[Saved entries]
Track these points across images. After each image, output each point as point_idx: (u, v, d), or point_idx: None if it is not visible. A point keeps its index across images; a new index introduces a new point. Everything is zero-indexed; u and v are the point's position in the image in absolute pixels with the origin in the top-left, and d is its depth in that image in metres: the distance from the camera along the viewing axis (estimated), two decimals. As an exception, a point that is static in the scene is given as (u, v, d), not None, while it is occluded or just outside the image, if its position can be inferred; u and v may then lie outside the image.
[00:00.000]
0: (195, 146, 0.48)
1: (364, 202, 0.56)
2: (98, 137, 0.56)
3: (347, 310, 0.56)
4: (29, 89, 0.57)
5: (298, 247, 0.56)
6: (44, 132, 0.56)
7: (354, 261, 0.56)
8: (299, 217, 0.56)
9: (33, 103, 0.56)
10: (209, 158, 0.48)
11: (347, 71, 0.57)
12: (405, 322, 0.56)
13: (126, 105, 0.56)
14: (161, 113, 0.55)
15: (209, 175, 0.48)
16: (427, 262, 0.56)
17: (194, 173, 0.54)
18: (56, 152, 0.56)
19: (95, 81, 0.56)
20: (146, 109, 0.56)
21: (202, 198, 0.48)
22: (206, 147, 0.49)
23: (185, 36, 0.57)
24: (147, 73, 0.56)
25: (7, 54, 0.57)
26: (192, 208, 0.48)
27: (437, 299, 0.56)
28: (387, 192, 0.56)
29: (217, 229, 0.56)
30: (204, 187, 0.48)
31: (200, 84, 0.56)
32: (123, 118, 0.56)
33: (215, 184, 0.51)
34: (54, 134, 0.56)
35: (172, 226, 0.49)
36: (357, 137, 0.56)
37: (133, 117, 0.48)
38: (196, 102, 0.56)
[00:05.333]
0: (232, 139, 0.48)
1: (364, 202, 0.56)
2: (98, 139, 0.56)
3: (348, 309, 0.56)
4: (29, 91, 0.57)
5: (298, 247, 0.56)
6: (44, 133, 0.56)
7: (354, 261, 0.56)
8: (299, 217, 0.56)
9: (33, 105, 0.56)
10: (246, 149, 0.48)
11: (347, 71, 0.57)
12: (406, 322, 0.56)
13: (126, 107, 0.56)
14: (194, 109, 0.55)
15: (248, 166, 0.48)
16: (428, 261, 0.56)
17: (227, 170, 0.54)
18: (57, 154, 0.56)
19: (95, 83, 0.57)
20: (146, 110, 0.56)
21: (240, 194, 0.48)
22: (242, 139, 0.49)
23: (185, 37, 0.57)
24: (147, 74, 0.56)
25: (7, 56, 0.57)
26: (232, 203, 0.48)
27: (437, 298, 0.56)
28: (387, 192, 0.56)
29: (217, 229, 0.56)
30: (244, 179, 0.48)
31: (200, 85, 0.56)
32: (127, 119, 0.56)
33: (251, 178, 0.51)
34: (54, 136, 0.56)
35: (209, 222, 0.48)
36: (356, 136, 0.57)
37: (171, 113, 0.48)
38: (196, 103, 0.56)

# Task to complete
Go through the records above and set each one down exactly, please.

# Written response
Track these points across images. After each image, output each point as point_idx: (u, v, d), or point_idx: None if it is not visible. A point keeps its index across images; a new index introduces a new point. Everything is zero-indexed; u and v are the point's position in the image in absolute pixels with the origin in the top-left, and d is its depth in that image in metres: the distance from the camera along the viewing axis (estimated), two decimals. As an exception, a point that is static in the scene is given as (u, v, d), not None, while it is occluded or just outside the image, if its position can be inferred; u and v may then lie outside the image.
[00:00.000]
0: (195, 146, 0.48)
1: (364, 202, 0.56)
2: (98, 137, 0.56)
3: (347, 310, 0.56)
4: (29, 89, 0.57)
5: (298, 247, 0.56)
6: (44, 132, 0.56)
7: (354, 261, 0.56)
8: (299, 217, 0.56)
9: (33, 103, 0.56)
10: (209, 158, 0.48)
11: (347, 71, 0.57)
12: (405, 322, 0.56)
13: (126, 105, 0.56)
14: (161, 113, 0.55)
15: (209, 175, 0.48)
16: (427, 262, 0.56)
17: (194, 173, 0.54)
18: (56, 152, 0.56)
19: (95, 81, 0.56)
20: (146, 109, 0.56)
21: (202, 198, 0.48)
22: (206, 147, 0.49)
23: (185, 36, 0.57)
24: (147, 73, 0.56)
25: (7, 54, 0.57)
26: (192, 208, 0.48)
27: (437, 299, 0.56)
28: (387, 192, 0.56)
29: (217, 229, 0.56)
30: (204, 187, 0.48)
31: (200, 84, 0.56)
32: (123, 118, 0.56)
33: (215, 184, 0.51)
34: (54, 134, 0.56)
35: (172, 226, 0.49)
36: (357, 137, 0.56)
37: (133, 117, 0.48)
38: (196, 102, 0.56)
[00:05.333]
0: (232, 139, 0.48)
1: (364, 202, 0.56)
2: (98, 139, 0.56)
3: (348, 309, 0.56)
4: (29, 91, 0.57)
5: (298, 247, 0.56)
6: (44, 133, 0.56)
7: (354, 261, 0.56)
8: (299, 217, 0.56)
9: (33, 105, 0.56)
10: (246, 149, 0.48)
11: (347, 71, 0.57)
12: (406, 322, 0.56)
13: (126, 107, 0.56)
14: (194, 109, 0.55)
15: (248, 166, 0.48)
16: (428, 261, 0.56)
17: (227, 170, 0.54)
18: (57, 154, 0.56)
19: (95, 83, 0.57)
20: (146, 110, 0.56)
21: (240, 194, 0.48)
22: (242, 139, 0.49)
23: (185, 37, 0.57)
24: (147, 74, 0.56)
25: (7, 56, 0.57)
26: (232, 203, 0.48)
27: (437, 298, 0.56)
28: (387, 192, 0.56)
29: (217, 229, 0.56)
30: (244, 179, 0.48)
31: (200, 85, 0.56)
32: (127, 119, 0.56)
33: (251, 178, 0.51)
34: (54, 136, 0.56)
35: (209, 222, 0.48)
36: (356, 136, 0.57)
37: (171, 113, 0.48)
38: (196, 103, 0.56)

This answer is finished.